In addition to mutation identification, marker development in nonmodel organisms would profit from reference-independent methods. Applying NIKS to a whole-genome sequencing data set from two natural varieties of Arabidopsis thaliana, we were able to identify nearly 300,000 single-nucleotide polymorphisms (Supplementary Table 1).
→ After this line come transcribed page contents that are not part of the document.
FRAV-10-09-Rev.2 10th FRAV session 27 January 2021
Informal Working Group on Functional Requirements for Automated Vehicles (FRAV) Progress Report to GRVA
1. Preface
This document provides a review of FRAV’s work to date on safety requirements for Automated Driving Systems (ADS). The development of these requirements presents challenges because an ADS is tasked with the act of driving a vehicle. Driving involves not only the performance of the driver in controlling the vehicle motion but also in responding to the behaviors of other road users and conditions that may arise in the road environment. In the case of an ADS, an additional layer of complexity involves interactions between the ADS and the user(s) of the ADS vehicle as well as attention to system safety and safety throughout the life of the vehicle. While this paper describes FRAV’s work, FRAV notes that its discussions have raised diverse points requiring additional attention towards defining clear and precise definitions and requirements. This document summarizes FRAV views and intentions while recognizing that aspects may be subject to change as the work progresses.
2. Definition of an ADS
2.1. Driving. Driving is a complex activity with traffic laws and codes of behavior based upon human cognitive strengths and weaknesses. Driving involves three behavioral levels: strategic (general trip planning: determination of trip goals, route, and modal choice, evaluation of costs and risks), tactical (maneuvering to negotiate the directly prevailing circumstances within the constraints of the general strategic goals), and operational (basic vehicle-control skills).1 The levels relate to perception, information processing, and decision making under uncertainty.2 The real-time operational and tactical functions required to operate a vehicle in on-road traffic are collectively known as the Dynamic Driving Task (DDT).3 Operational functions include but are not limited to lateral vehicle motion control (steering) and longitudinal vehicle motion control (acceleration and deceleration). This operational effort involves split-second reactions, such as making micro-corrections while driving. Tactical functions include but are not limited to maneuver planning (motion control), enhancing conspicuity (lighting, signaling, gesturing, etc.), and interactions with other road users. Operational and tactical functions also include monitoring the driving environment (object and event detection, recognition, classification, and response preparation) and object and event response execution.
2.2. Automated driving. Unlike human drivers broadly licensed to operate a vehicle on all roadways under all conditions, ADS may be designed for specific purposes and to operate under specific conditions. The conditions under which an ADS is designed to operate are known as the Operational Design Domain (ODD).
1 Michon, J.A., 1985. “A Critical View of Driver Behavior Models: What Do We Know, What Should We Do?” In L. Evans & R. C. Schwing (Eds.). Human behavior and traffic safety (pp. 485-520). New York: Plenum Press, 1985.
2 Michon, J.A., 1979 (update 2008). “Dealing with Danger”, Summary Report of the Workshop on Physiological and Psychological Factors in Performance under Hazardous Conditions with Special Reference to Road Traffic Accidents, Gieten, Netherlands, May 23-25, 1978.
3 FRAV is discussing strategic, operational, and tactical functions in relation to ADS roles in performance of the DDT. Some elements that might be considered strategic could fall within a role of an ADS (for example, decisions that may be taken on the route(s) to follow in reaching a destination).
However, because of the high density of polymorphisms between natural accessions, dedicated tools, such as Cortex21, may be more suitable for this task (Supplementary Notes).
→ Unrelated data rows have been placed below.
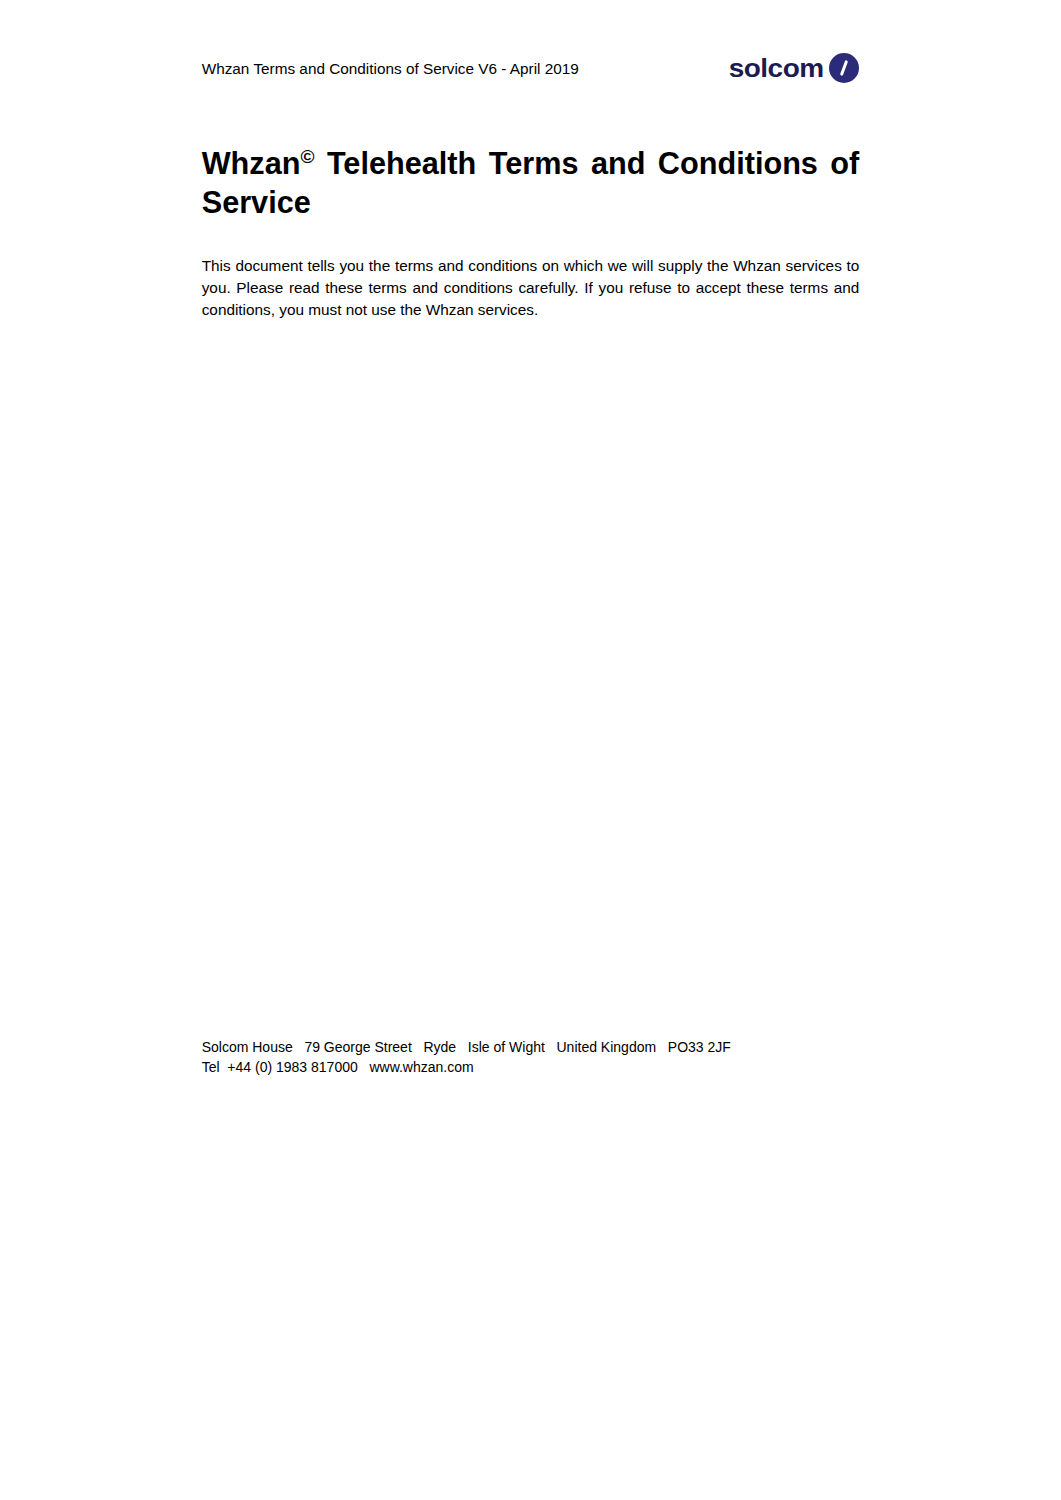Whzan Terms and Conditions of Service V6 - April 2019
solcom
Whzan© Telehealth Terms and Conditions of Service
This document tells you the terms and conditions on which we will supply the Whzan services to you. Please read these terms and conditions carefully. If you refuse to accept these terms and conditions, you must not use the Whzan services.
Solcom House 79 George Street Ryde Isle of Wight United Kingdom PO33 2JF
Tel +44 (0) 1983 817000 www.whzan.com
Testing NIKS on seven previously analyzed rice mutants

Ethyl methanesulfonate (EMS) mutations have been identified by resequencing isogenic bulked, or pooled, recombinants of seven rice mutants10. To reduce the high load of mutations introduced by EMS, researchers10 analyzed DNA pools of backcrossed recombinants rather than single-mutant genomes. The mutations were induced in the elite cultivar background of Hitomebore, which has no assembled reference sequence. By creating a pseudo-reference sequence and resequencing bulk segregant populations at coverage levels of 12–17×, the authors identified 3–11 putative candidate EMS mutations for six of the seven mutants.
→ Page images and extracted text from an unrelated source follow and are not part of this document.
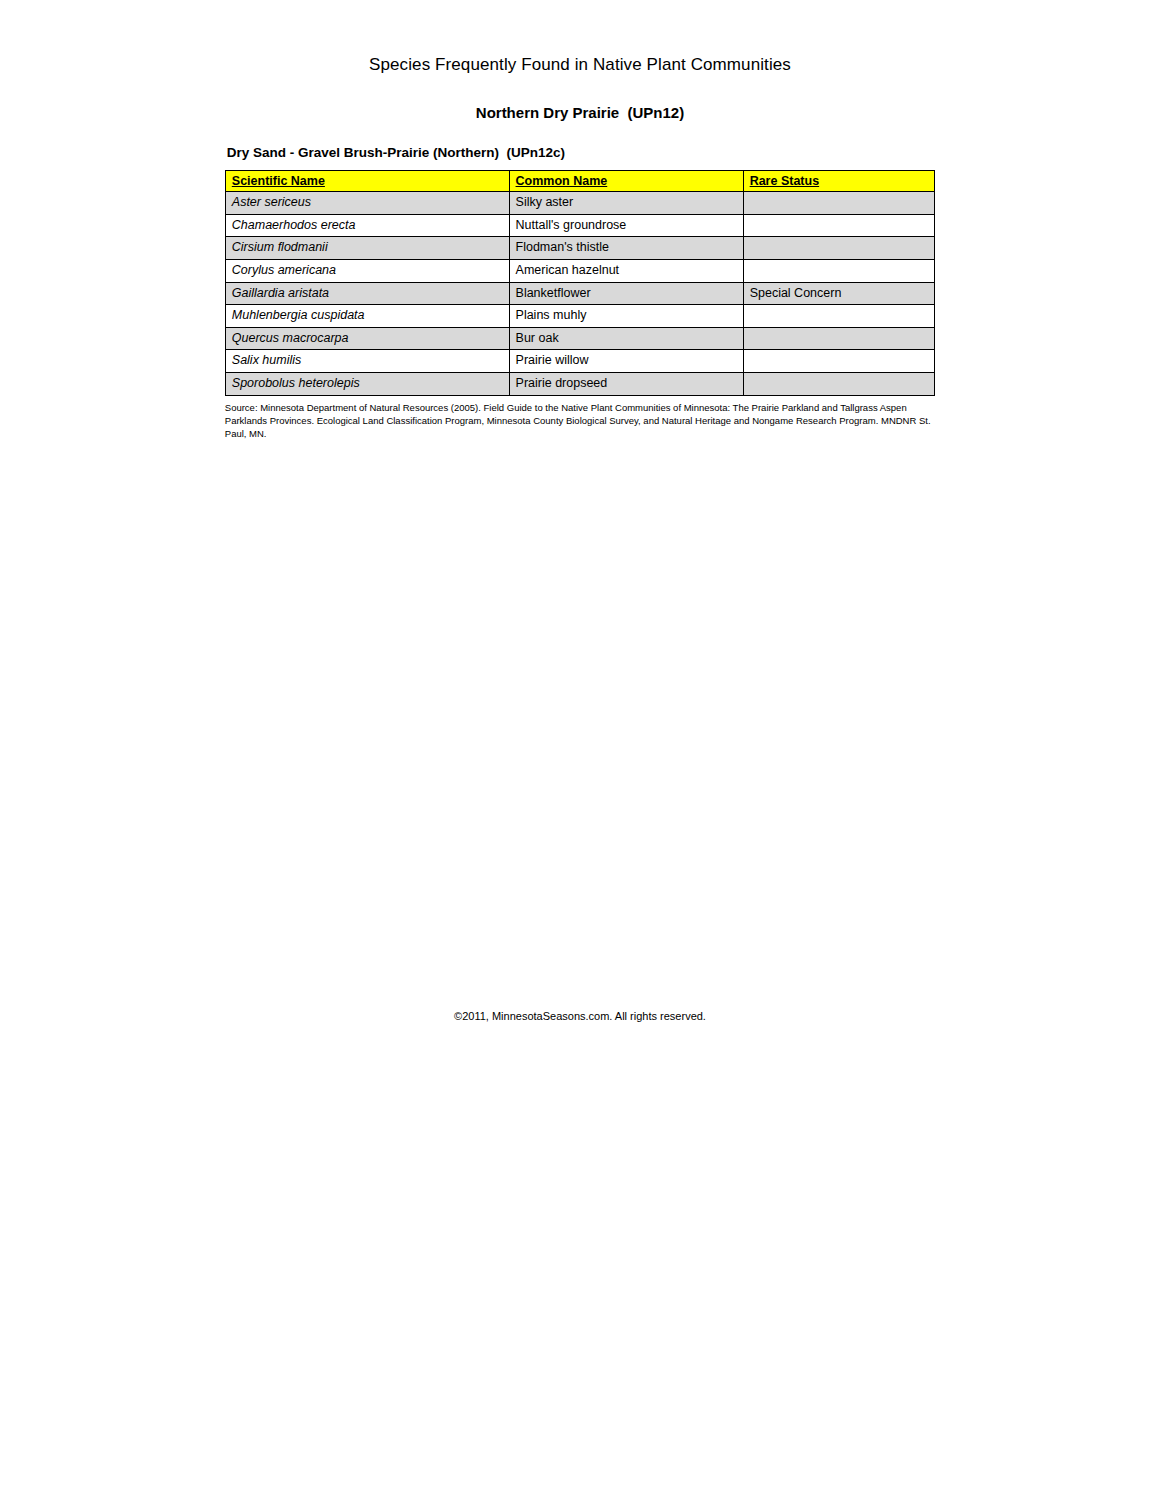Species Frequently Found in Native Plant Communities
Northern Dry Prairie (UPn12)
Dry Sand - Gravel Brush-Prairie (Northern) (UPn12c)
| Scientific Name | Common Name | Rare Status |
| --- | --- | --- |
| Aster sericeus | Silky aster | |
| Chamaerhodos erecta | Nuttall's groundrose | |
| Cirsium flodmanii | Flodman's thistle | |
| Corylus americana | American hazelnut | |
| Gaillardia aristata | Blanketflower | Special Concern |
| Muhlenbergia cuspidata | Plains muhly | |
| Quercus macrocarpa | Bur oak | |
| Salix humilis | Prairie willow | |
| Sporobolus heterolepis | Prairie dropseed | |
Source: Minnesota Department of Natural Resources (2005). Field Guide to the Native Plant Communities of Minnesota: The Prairie Parkland and Tallgrass Aspen Parklands Provinces. Ecological Land Classification Program, Minnesota County Biological Survey, and Natural Heritage and Nongame Research Program. MNDNR St. Paul, MN.
©2011, MinnesotaSeasons.com. All rights reserved.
We reanalyzed all seven samples with NIKS (Supplementary Notes and Supplementary Fig. 4). Because NIKS performs a two-sample comparison, each of the seven samples was compared to six other samples separately. After removing mutations identified in only one comparison and keeping only canonical EMS mutations, we retained 7–21 mutations per sample (Table 1 and Supplementary Tables 2 and 3). To compare both analyses, we carried out a functional characterization of the mutations using the reference annotations of rice26. For four mutants, NIKS revealed the same candidate genes reported previously10. Among those was the experimentally validated mutation in the sample Hit1917-pl1. For two of the remaining mutants, our analysis revealed a distinct set of causal candidate genes. No candidate mutation had been previously reported for the last mutant. Our analysis revealed a mutation in an intron that is putatively retained in an alternatively spliced isoform, which is expressed in various developmental stages (Supplementary Notes and Supplementary Fig. 5). In summary, NIKS identified candidate mutations for all seven rice mutants, appearing to be at least as accurate in our hands as the previously published method10, and using the reference sequence only for functional analysis.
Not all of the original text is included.